(Collected data)

________

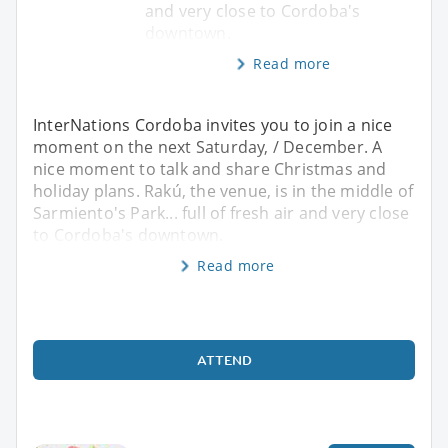
and very close to Cordoba's
downtown.
Read more
InterNations Cordoba invites you to join a nice
moment on the next Saturday, / December. A
nice moment to talk and share Christmas and
holiday plans. Rakú, the venue, is in the middle of
Sarmiento's Park... full of fresh air and very close
to Cordoba's downtown.
Read more
ATTEND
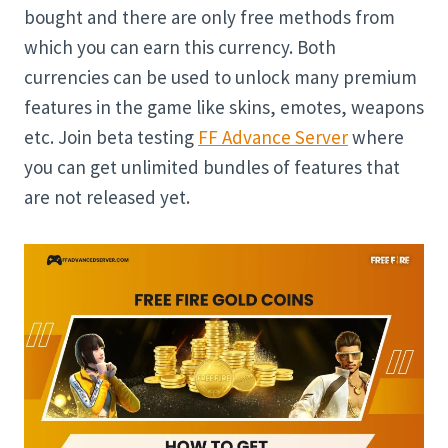
bought and there are only free methods from
which you can earn this currency. Both
currencies can be used to unlock many premium
features in the game like skins, emotes, weapons
etc. Join beta testing
FF Advance Server
where
you can get unlimited bundles of features that
are not released yet.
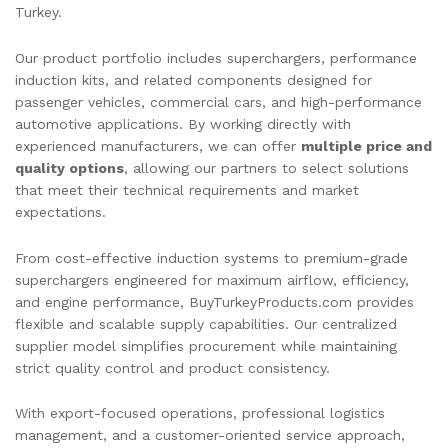
Turkey.
Our product portfolio includes superchargers, performance
induction kits, and related components designed for
passenger vehicles, commercial cars, and high-performance
automotive applications. By working directly with
experienced manufacturers, we can offer
multiple price and
quality options
, allowing our partners to select solutions
that meet their technical requirements and market
expectations.
From cost-effective induction systems to premium-grade
superchargers engineered for maximum airflow, efficiency,
and engine performance, BuyTurkeyProducts.com provides
flexible and scalable supply capabilities. Our centralized
supplier model simplifies procurement while maintaining
strict quality control and product consistency.
With export-focused operations, professional logistics
management, and a customer-oriented service approach,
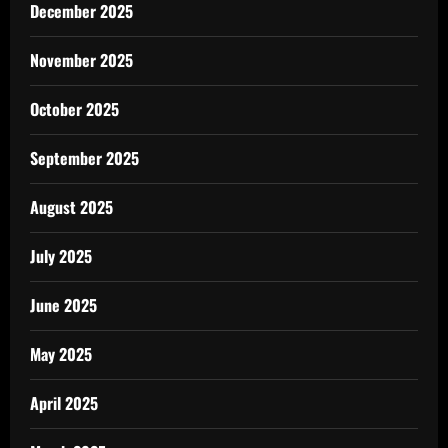
December 2025
November 2025
October 2025
September 2025
August 2025
July 2025
June 2025
May 2025
April 2025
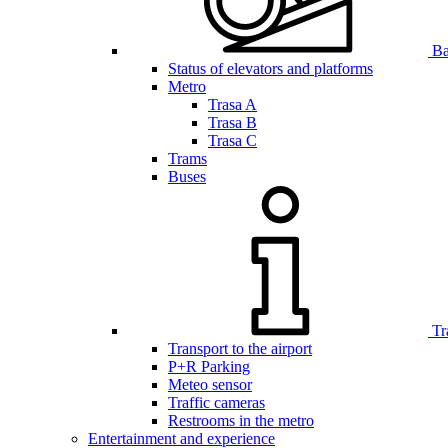
Bar
Status of elevators and platforms
Metro
Trasa A
Trasa B
Trasa C
Trams
Buses
Tr
Transport to the airport
P+R Parking
Meteo sensor
Traffic cameras
Restrooms in the metro
Entertainment and experience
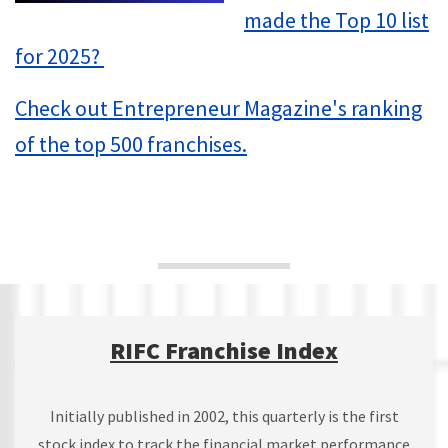
made the Top 10 list
for 2025?
Check out Entrepreneur Magazine's ranking
of the top 500 franchises.
RIFC Franchise Index
Initially published in 2002, this quarterly is the first
stock index to track the financial market performance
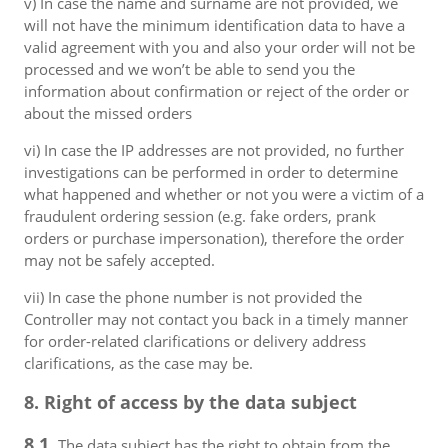
v) In case the name and surname are not provided, we
will not have the minimum identification data to have a
valid agreement with you and also your order will not be
processed and we won’t be able to send you the
information about confirmation or reject of the order or
about the missed orders
vi) In case the IP addresses are not provided, no further
investigations can be performed in order to determine
what happened and whether or not you were a victim of a
fraudulent ordering session (e.g. fake orders, prank
orders or purchase impersonation), therefore the order
may not be safely accepted.
vii) In case the phone number is not provided the
Controller may not contact you back in a timely manner
for order-related clarifications or delivery address
clarifications, as the case may be.
8. Right of access by the data subject
8.1.
The data subject has the right to obtain from the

________

TASK PROMPT => Leave the images aside and return the records above exactly as written.

OUTPUT =>
and very close to Cordoba's
downtown.
Read more
InterNations Cordoba invites you to join a nice
moment on the next Saturday, / December. A
nice moment to talk and share Christmas and
holiday plans. Rakú, the venue, is in the middle of
Sarmiento's Park... full of fresh air and very close
to Cordoba's downtown.
Read more
ATTEND
bought and there are only free methods from
which you can earn this currency. Both
currencies can be used to unlock many premium
features in the game like skins, emotes, weapons
etc. Join beta testing
FF Advance Server
where
you can get unlimited bundles of features that
are not released yet.
Turkey.
Our product portfolio includes superchargers, performance
induction kits, and related components designed for
passenger vehicles, commercial cars, and high-performance
automotive applications. By working directly with
experienced manufacturers, we can offer
multiple price and
quality options
, allowing our partners to select solutions
that meet their technical requirements and market
expectations.
From cost-effective induction systems to premium-grade
superchargers engineered for maximum airflow, efficiency,
and engine performance, BuyTurkeyProducts.com provides
flexible and scalable supply capabilities. Our centralized
supplier model simplifies procurement while maintaining
strict quality control and product consistency.
With export-focused operations, professional logistics
management, and a customer-oriented service approach,
December 2025
November 2025
October 2025
September 2025
August 2025
July 2025
June 2025
May 2025
April 2025
Bar
Status of elevators and platforms
Metro
Trasa A
Trasa B
Trasa C
Trams
Buses
Tr
Transport to the airport
P+R Parking
Meteo sensor
Traffic cameras
Restrooms in the metro
Entertainment and experience
made the Top 10 list
for 2025?
Check out Entrepreneur Magazine's ranking
of the top 500 franchises.
RIFC Franchise Index
Initially published in 2002, this quarterly is the first
stock index to track the financial market performance
v) In case the name and surname are not provided, we
will not have the minimum identification data to have a
valid agreement with you and also your order will not be
processed and we won’t be able to send you the
information about confirmation or reject of the order or
about the missed orders
vi) In case the IP addresses are not provided, no further
investigations can be performed in order to determine
what happened and whether or not you were a victim of a
fraudulent ordering session (e.g. fake orders, prank
orders or purchase impersonation), therefore the order
may not be safely accepted.
vii) In case the phone number is not provided the
Controller may not contact you back in a timely manner
for order-related clarifications or delivery address
clarifications, as the case may be.
8. Right of access by the data subject
8.1.
The data subject has the right to obtain from the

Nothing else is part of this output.